The UK only has one coal plant left
You might not have noticed but the UK now only has one coal-fired power station remaining after Northern Ireland’s Kilroot Power Plant, operated by EP UK Investments, closed its last remaining coal unit on 1 October. As this article by Carbon Brief states, UK coal use is now the lowest it’s been since 1757, back when George II was king, William Cavendish was prime minister and the industrial revolution had not yet begun. A year earlier, Wolfgang Amadeus Mozart had been born in Austria. This leaves Uniper Technologies’ Ratcliffe-on-Soar plant in Nottinghamshire as the only operating coal power station in the UK – and that plans to close in a year.
Sam:
Milton hits the big stop button
I love a vintage video and they’re in abundance on YouTube. This one, from none other than Milton Friedman is a perfect, simple explanation of inflation and how to end it. It makes you realise that the situation the world finds itself in right now has a very straightforward answer. And the solution is also quite simple too. The only problem we face is that those in charge are more concerned about protecting their own backside than what’s actually best for the economy and for people.

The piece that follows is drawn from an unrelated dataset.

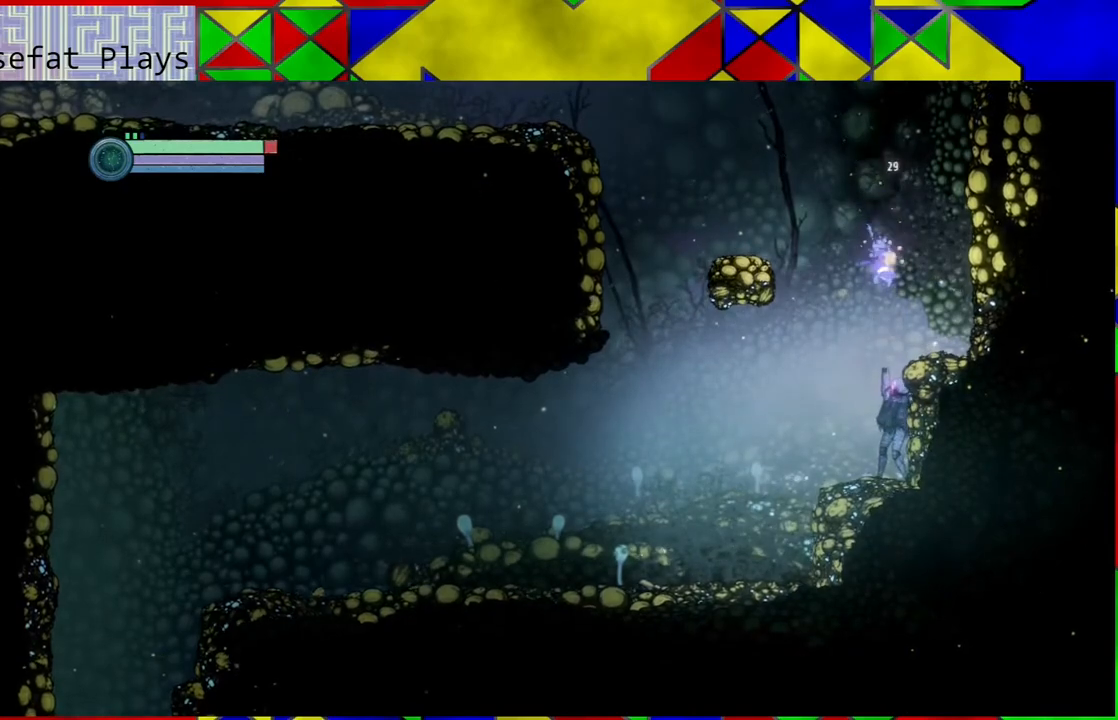
{"buttons": [], "left_stick": "up", "right_stick": "center", "events": [[400, "Y", "up"]]}
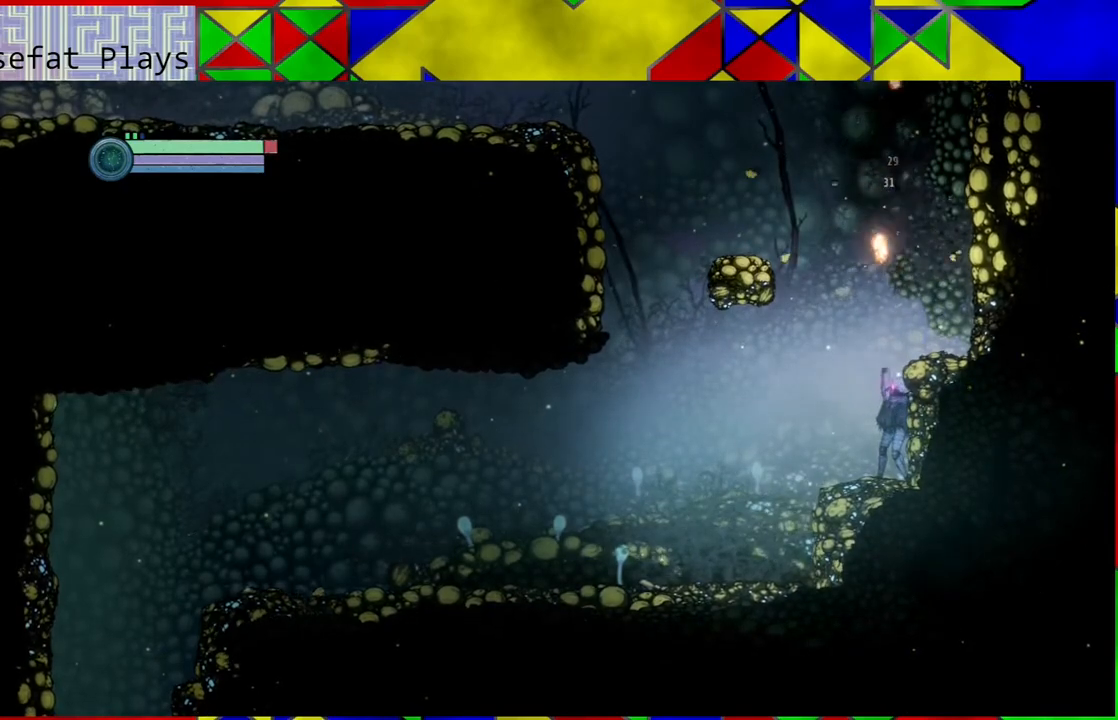
{"buttons": [], "left_stick": "center", "right_stick": "center", "events": [[33, "left_stick", "center"], [217, "left_stick", "left"], [433, "left_stick", "center"]]}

Bitcoin but with the power of all the altcoins
On October 9, a new white paper was published titled, “BitVM: Compute Anything on Bitcoin”. I’ll be the first to admit that it’s not an easy read. And I think I’m still trying to get my head around it. But there are elements that seem significant. It might also be the case that this ends up being a significant publication to bitcoin’s future – if it all checks out and leads to an improvement for bitcoin. Time will tell, but if you’re curious and technically minded, it’s worth a read (several times).
Space with frickin’ lasers
Every time I hear about the use of lasers in our world, my mind instantly turns to that classic Austin Powers scene where Dr. Evil demands “sharks with frickin’ laser beams attached to their heads.” Of course, in the real world, we’re not quite there yet. However, we do have frickin’ lasers that can take down missiles, and now thanks to NASA research, frickin’ lasers for sending communications from space.